> **DESCRIPTION OF THE TASK**
Skip the pictures and write out, word for word, the lines below from the one with "brown dog bed" through the one with "none -> radio [610,74,660,132]", inclusive.

> **EXCERPTED RECORDS**

[Start of section]

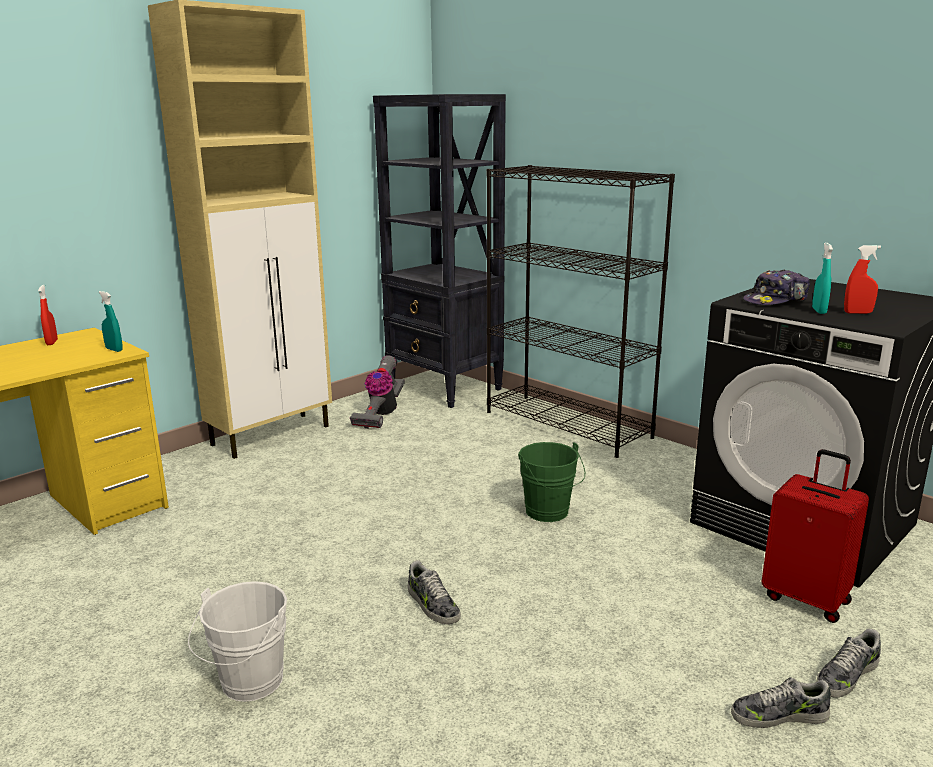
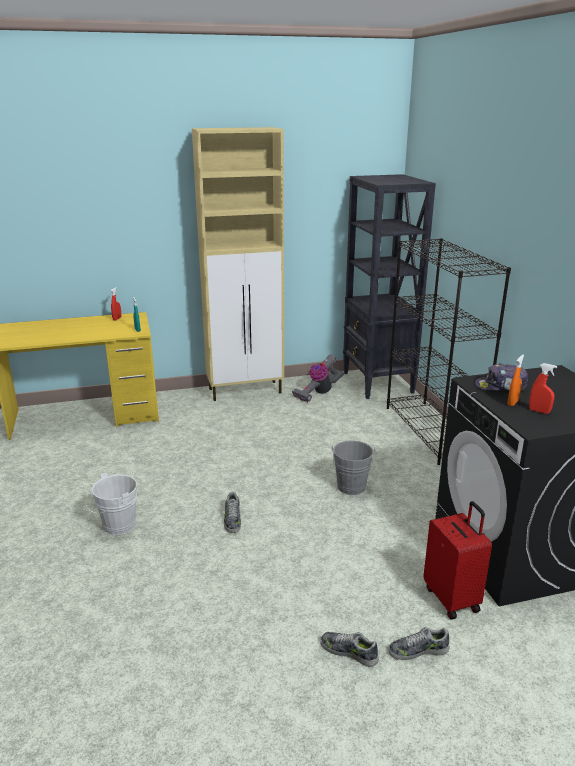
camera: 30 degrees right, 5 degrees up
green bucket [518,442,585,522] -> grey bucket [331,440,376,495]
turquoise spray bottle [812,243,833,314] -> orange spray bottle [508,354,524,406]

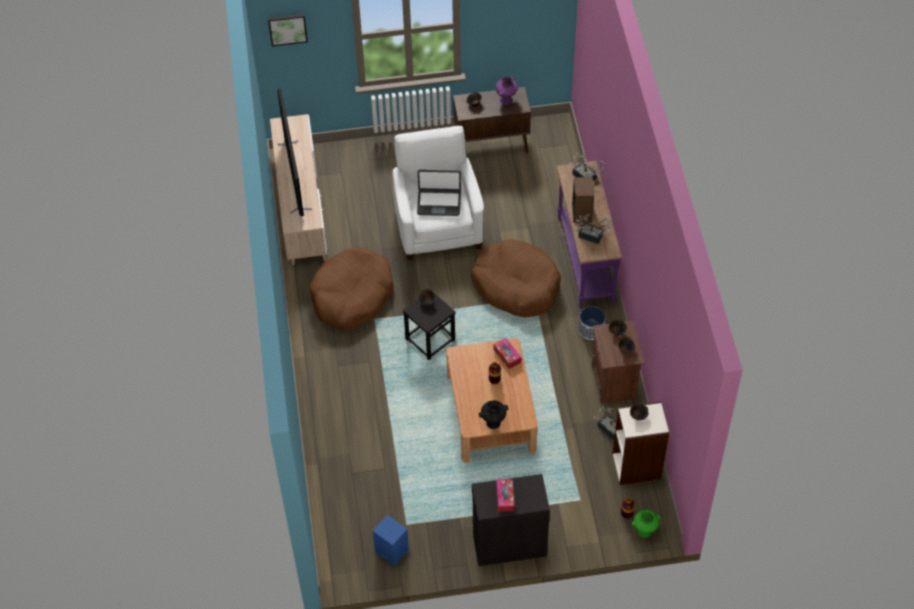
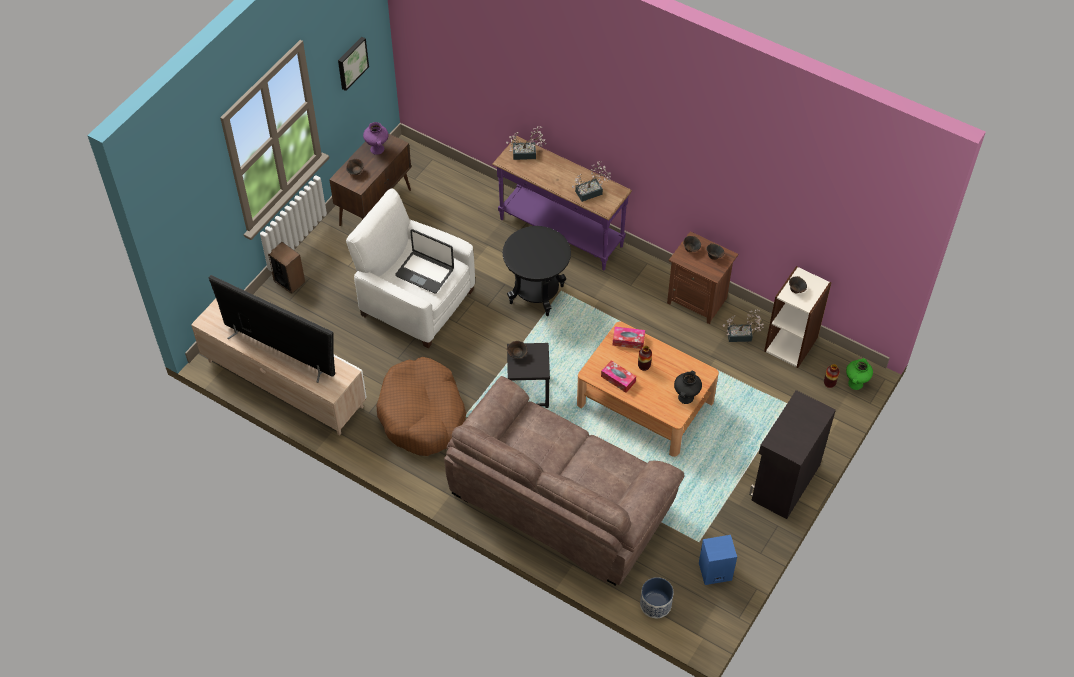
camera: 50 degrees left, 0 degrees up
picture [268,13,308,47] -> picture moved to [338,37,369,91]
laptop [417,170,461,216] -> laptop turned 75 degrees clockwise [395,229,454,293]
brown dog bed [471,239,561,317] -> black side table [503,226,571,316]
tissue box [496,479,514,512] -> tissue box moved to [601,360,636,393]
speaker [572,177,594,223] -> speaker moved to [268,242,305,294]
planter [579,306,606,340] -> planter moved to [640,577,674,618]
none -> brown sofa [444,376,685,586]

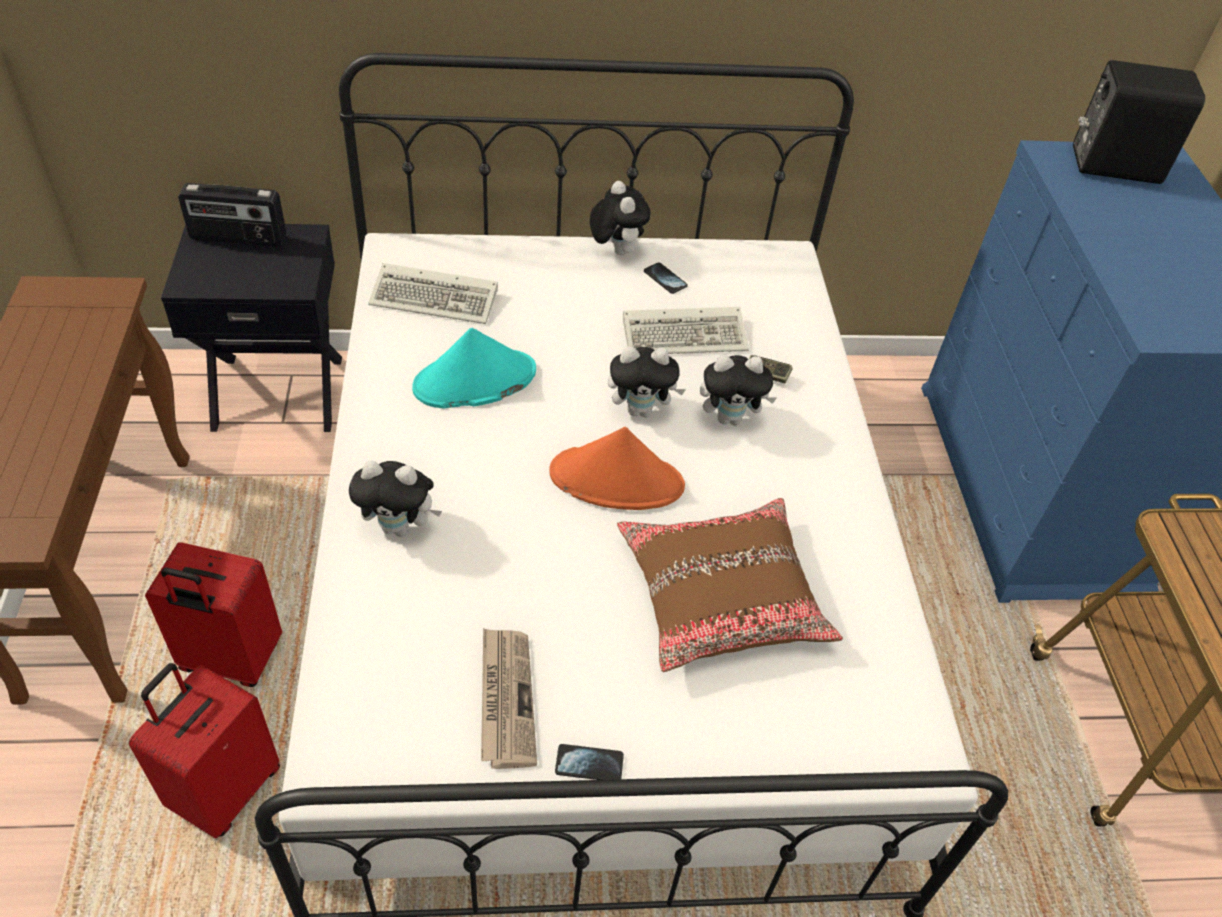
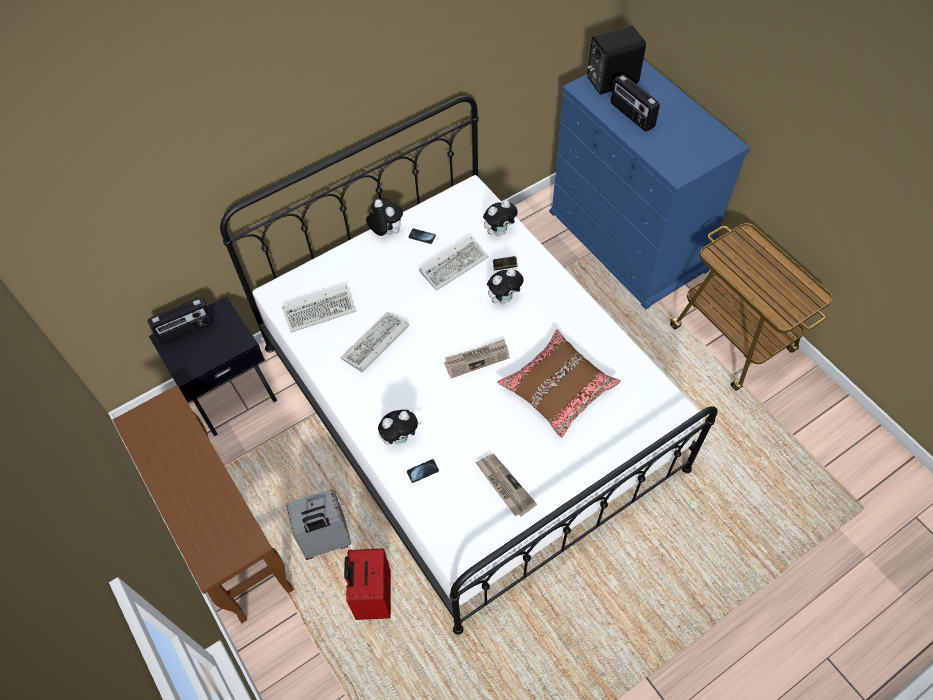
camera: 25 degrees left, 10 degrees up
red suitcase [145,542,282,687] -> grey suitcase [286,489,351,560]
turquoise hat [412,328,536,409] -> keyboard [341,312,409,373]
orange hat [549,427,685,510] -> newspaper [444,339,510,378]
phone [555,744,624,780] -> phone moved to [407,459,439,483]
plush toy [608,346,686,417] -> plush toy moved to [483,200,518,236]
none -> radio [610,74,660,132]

[End of section]
[Start of section]

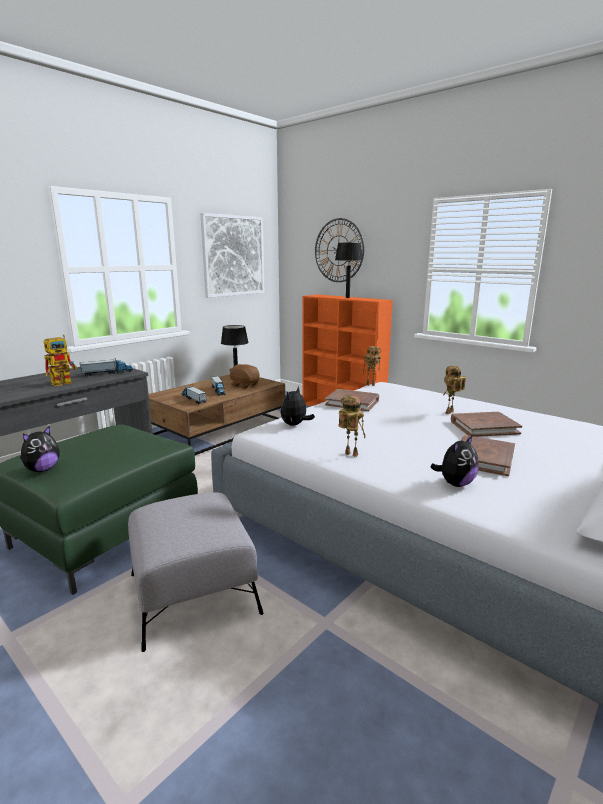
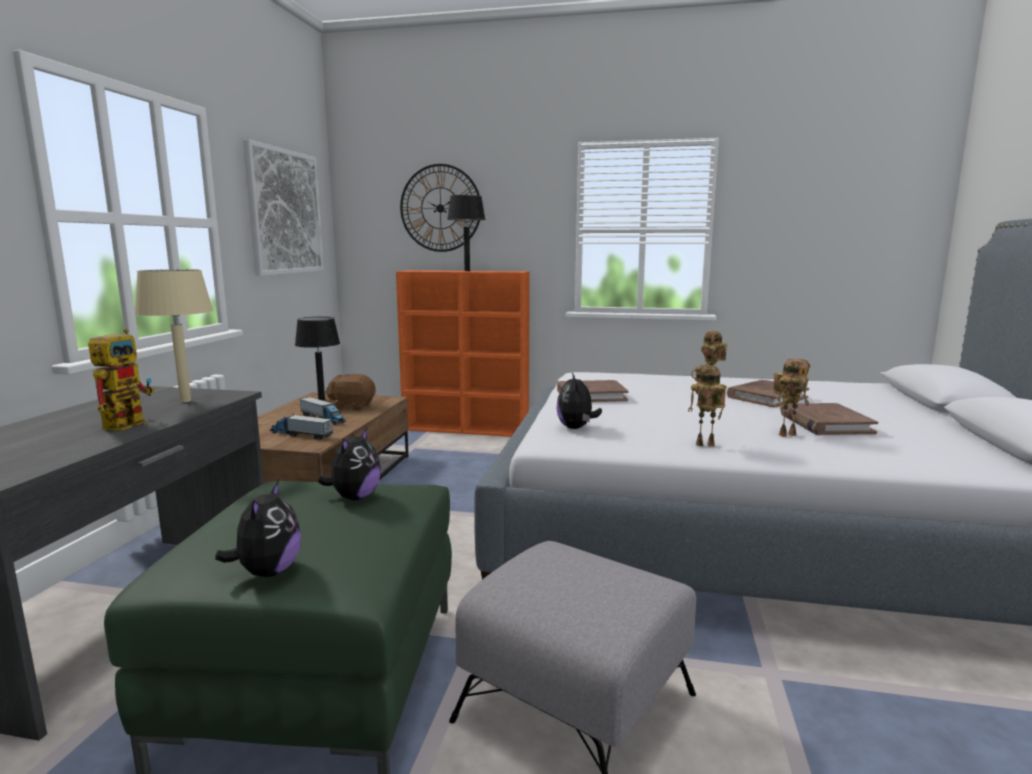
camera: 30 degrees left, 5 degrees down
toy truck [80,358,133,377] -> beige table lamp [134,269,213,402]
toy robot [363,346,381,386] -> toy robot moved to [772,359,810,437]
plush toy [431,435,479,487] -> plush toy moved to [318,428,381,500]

[End of section]

> **EXERCISE RESPONSE**
brown dog bed [471,239,561,317] -> black side table [503,226,571,316]
tissue box [496,479,514,512] -> tissue box moved to [601,360,636,393]
speaker [572,177,594,223] -> speaker moved to [268,242,305,294]
planter [579,306,606,340] -> planter moved to [640,577,674,618]
none -> brown sofa [444,376,685,586]

camera: 25 degrees left, 10 degrees up
red suitcase [145,542,282,687] -> grey suitcase [286,489,351,560]
turquoise hat [412,328,536,409] -> keyboard [341,312,409,373]
orange hat [549,427,685,510] -> newspaper [444,339,510,378]
phone [555,744,624,780] -> phone moved to [407,459,439,483]
plush toy [608,346,686,417] -> plush toy moved to [483,200,518,236]
none -> radio [610,74,660,132]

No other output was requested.